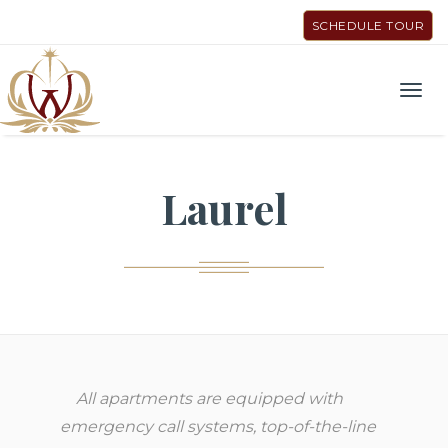
SCHEDULE TOUR
Men
Laurel
All apartments are equipped with
emergency call systems, top-of-the-line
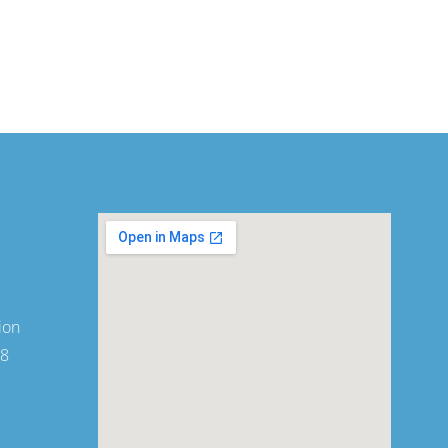
ion
08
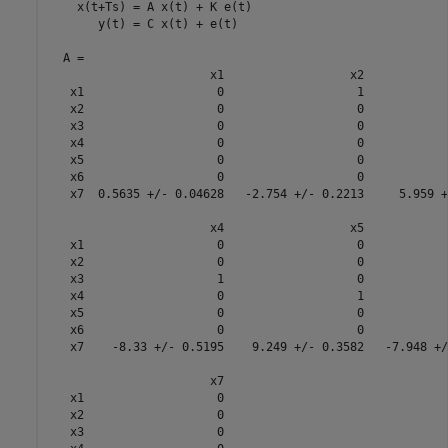
    x(t+Ts) = A x(t) + K e(t)

       y(t) = C x(t) + e(t)

  A = 

                       x1                  x2            
   x1                   0                   1            
   x2                   0                   0            
   x3                   0                   0            
   x4                   0                   0            
   x5                   0                   0            
   x6                   0                   0            
   x7  0.5635 +/- 0.04628   -2.754 +/- 0.2213     5.959 +
                       x4                  x5            
   x1                   0                   0            
   x2                   0                   0            
   x3                   1                   0            
   x4                   0                   1            
   x5                   0                   0            
   x6                   0                   0            
   x7    -8.33 +/- 0.5195    9.249 +/- 0.3582   -7.948 +/
                       x7

   x1                   0

   x2                   0

   x3                   0
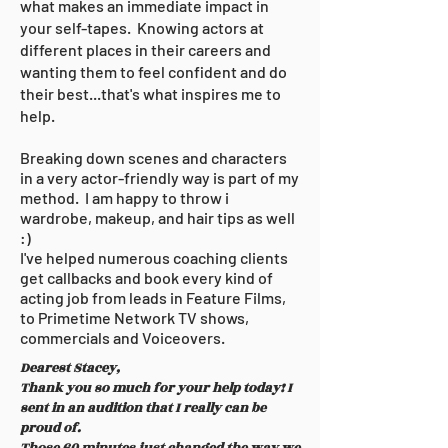
what makes an immediate impact in
your self-tapes. Knowing actors at
different places in their careers and
wanting them to feel confident and do
their best...that's what inspires me to
help.
Breaking down scenes and characters
in a very actor-friendly way is part of my
method. I am happy to throw i
wardrobe, makeup, and hair tips as well
:)
I've helped numerous coaching clients
get callbacks and book every kind of
acting job from leads in Feature Films,
to Primetime Network TV shows,
commercials
and Voiceovers.
Dearest Stacey,
Thank you so much for your help today! I
sent in an audition that I really can be
proud of.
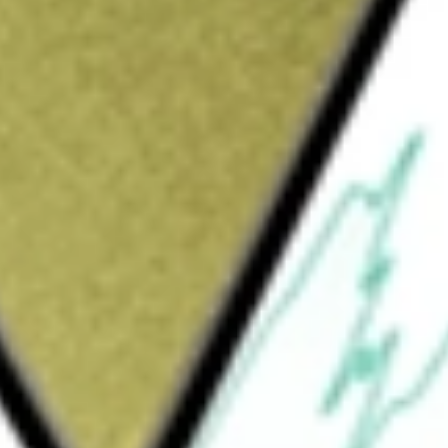
Sign up and fund a new Wall St account and get
&Cs apply
le transactions and data services that offer
m leverages data insights and technology to
 dealers and commercial partners to buy, sell
l Marketplace, Remarketing Centers, Data
cts buyers and sellers of wholesale vehicles.
de dealers and commercial partners with
tion and value of used vehicles for
echnology helps in vehicle inspections,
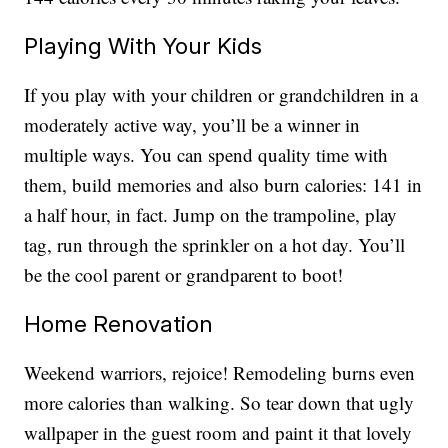
Playing With Your Kids
If you play with your children or grandchildren in a
moderately active way, you’ll be a winner in
multiple ways. You can spend quality time with
them, build memories and also burn calories: 141 in
a half hour, in fact. Jump on the trampoline, play
tag, run through the sprinkler on a hot day. You’ll
be the cool parent or grandparent to boot!
Home Renovation
Weekend warriors, rejoice! Remodeling burns even
more calories than walking. So tear down that ugly
wallpaper in the guest room and paint it that lovely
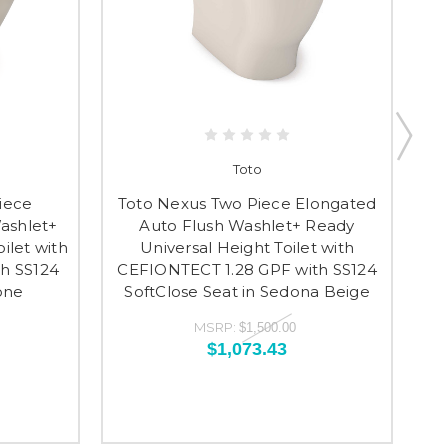
Toto
iece
Toto Nexus Two Piece Elongated
ashlet+
Auto Flush Washlet+ Ready
E
ilet with
Universal Height Toilet with
Re
h SS124
CEFIONTECT 1.28 GPF with SS124
C
one
SoftClose Seat in Sedona Beige
S
MSRP:
$1,500.00
$1,073.43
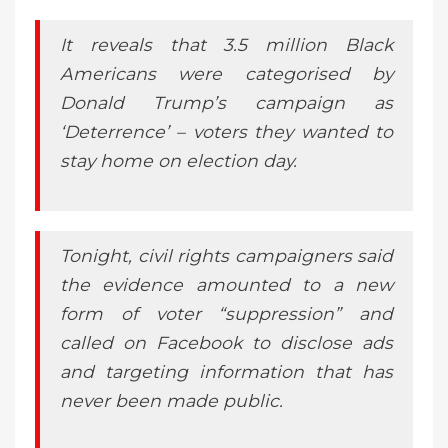
It reveals that 3.5 million Black
Americans were categorised by
Donald Trump’s campaign as
‘Deterrence’ – voters they wanted to
stay home on election day.
Tonight, civil rights campaigners said
the evidence amounted to a new
form of voter “suppression” and
called on Facebook to disclose ads
and targeting information that has
never been made public.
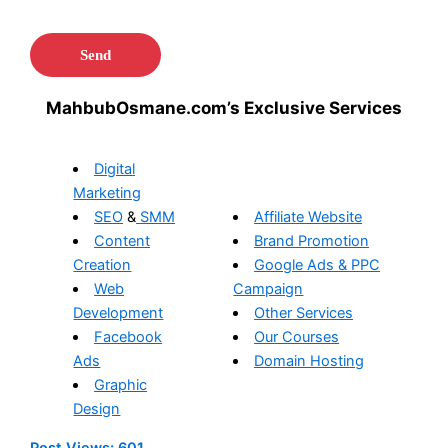
MahbubOsmane.com’s Exclusive Services
Digital
Marketing
SEO
&
SMM
Affiliate Website
Content
Brand Promotion
Creation
Google Ads & PPC
Web
Campaign
Development
Other Services
Facebook
Our Courses
Ads
Domain Hosting
Graphic
Design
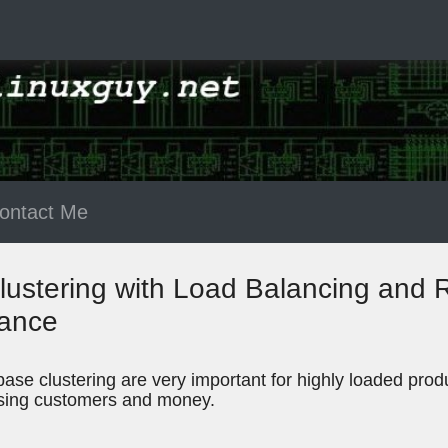
ontact Me
stering with Load Balancing and Re
mance
ase clustering are very important for highly loaded produc
losing customers and money.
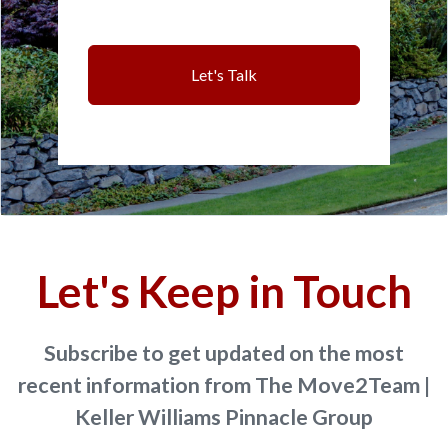
Let's Talk
Let's Keep in Touch
Subscribe to get updated on the most
recent information from The Move2Team |
Keller Williams Pinnacle Group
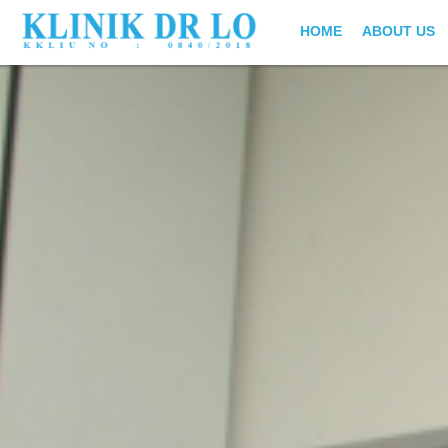
HOME
ABOUT US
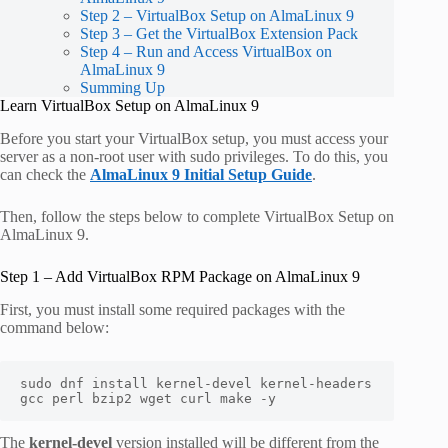
Step 2 – VirtualBox Setup on AlmaLinux 9
Step 3 – Get the VirtualBox Extension Pack
Step 4 – Run and Access VirtualBox on
AlmaLinux 9
Summing Up
Learn VirtualBox Setup on AlmaLinux 9
Before you start your VirtualBox setup, you must access your
server as a non-root user with sudo privileges. To do this, you
can check the
AlmaLinux 9 Initial Setup Guide
.
Then, follow the steps below to complete VirtualBox Setup on
AlmaLinux 9.
Step 1 – Add VirtualBox RPM Package on AlmaLinux 9
First, you must install some required packages with the
command below:
sudo dnf install kernel-devel kernel-headers 
gcc perl bzip2 wget curl make -y
The
kernel-devel
version installed will be different from the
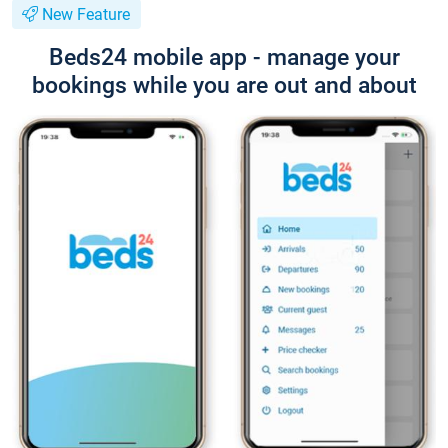
New Feature
Beds24 mobile app - manage your
bookings while you are out and about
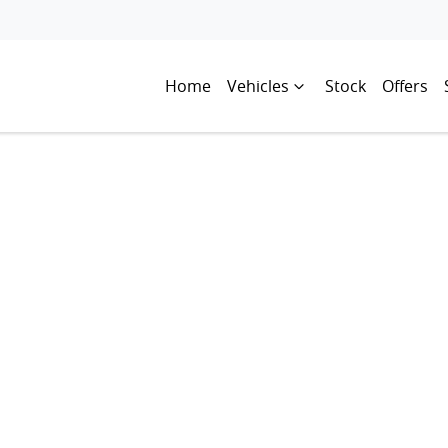
Home
Vehicles
Stock
Offers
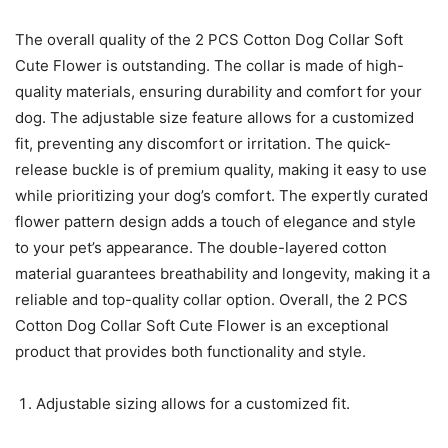
The overall quality of the 2 PCS Cotton Dog Collar Soft
Cute Flower is outstanding. The collar is made of high-
quality materials, ensuring durability and comfort for your
dog. The adjustable size feature allows for a customized
fit, preventing any discomfort or irritation. The quick-
release buckle is of premium quality, making it easy to use
while prioritizing your dog’s comfort. The expertly curated
flower pattern design adds a touch of elegance and style
to your pet’s appearance. The double-layered cotton
material guarantees breathability and longevity, making it a
reliable and top-quality collar option. Overall, the 2 PCS
Cotton Dog Collar Soft Cute Flower is an exceptional
product that provides both functionality and style.
Adjustable sizing allows for a customized fit.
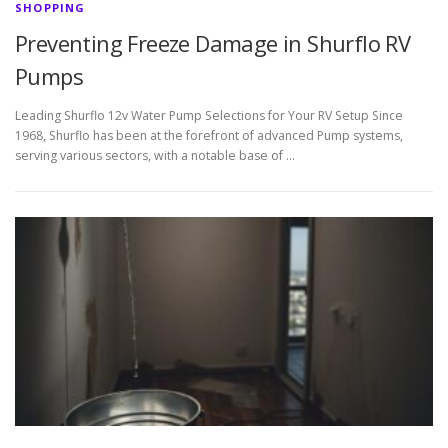
SHOPPING
Preventing Freeze Damage in Shurflo RV
Pumps
Leading Shurflo 12v Water Pump Selections for Your RV Setup Since
1968, Shurflo has been at the forefront of advanced Pump systems,
serving various sectors, with a notable base of …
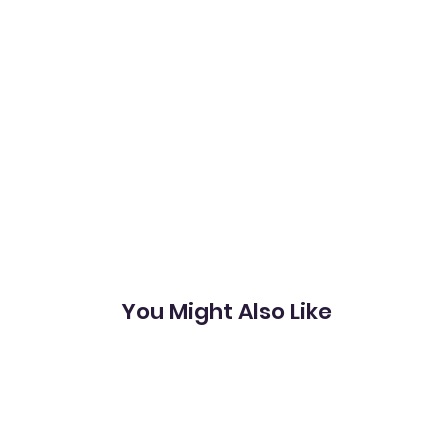
You Might Also Like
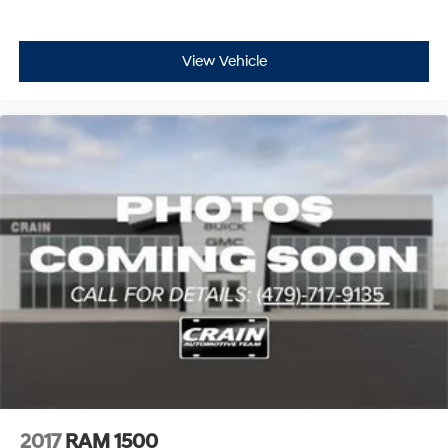
View Vehicle
2017
RAM 1500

=======

WHAT THE TASK ASKS: Turn the part of the listing above that opens with the line containing "Sign up and" and closes with the line containing "never been made public." into a numbered list, with both of those lines included and blank lines skipped. Leave the pictures out.

ANSWER BELOW:
1. Sign up and fund a new Wall St account and get
2. &Cs apply
3. le transactions and data services that offer
4. m leverages data insights and technology to
5.  dealers and commercial partners to buy, sell
6. l Marketplace, Remarketing Centers, Data
7. cts buyers and sellers of wholesale vehicles.
8. de dealers and commercial partners with
9. tion and value of used vehicles for
10. echnology helps in vehicle inspections,
11. Playing With Your Kids
12. If you play with your children or grandchildren in a
13. moderately active way, you’ll be a winner in
14. multiple ways. You can spend quality time with
15. them, build memories and also burn calories: 141 in
16. a half hour, in fact. Jump on the trampoline, play
17. tag, run through the sprinkler on a hot day. You’ll
18. be the cool parent or grandparent to boot!
19. Home Renovation
20. Weekend warriors, rejoice! Remodeling burns even
21. more calories than walking. So tear down that ugly
22. wallpaper in the guest room and paint it that lovely
23. Toto
24. iece
25. Toto Nexus Two Piece Elongated
26. ashlet+
27. Auto Flush Washlet+ Ready
28. E
29. ilet with
30. Universal Height Toilet with
31. Re
32. h SS124
33. CEFIONTECT 1.28 GPF with SS124
34. C
35. one
36. SoftClose Seat in Sedona Beige
37. S
38. MSRP:
39. $1,500.00
40. $1,073.43
41. It reveals that 3.5 million Black
42. Americans were categorised by
43. Donald Trump’s campaign as
44. ‘Deterrence’ – voters they wanted to
45. stay home on election day.
46. Tonight, civil rights campaigners said
47. the evidence amounted to a new
48. form of voter “suppression” and
49. called on Facebook to disclose ads
50. and targeting information that has
51. never been made public.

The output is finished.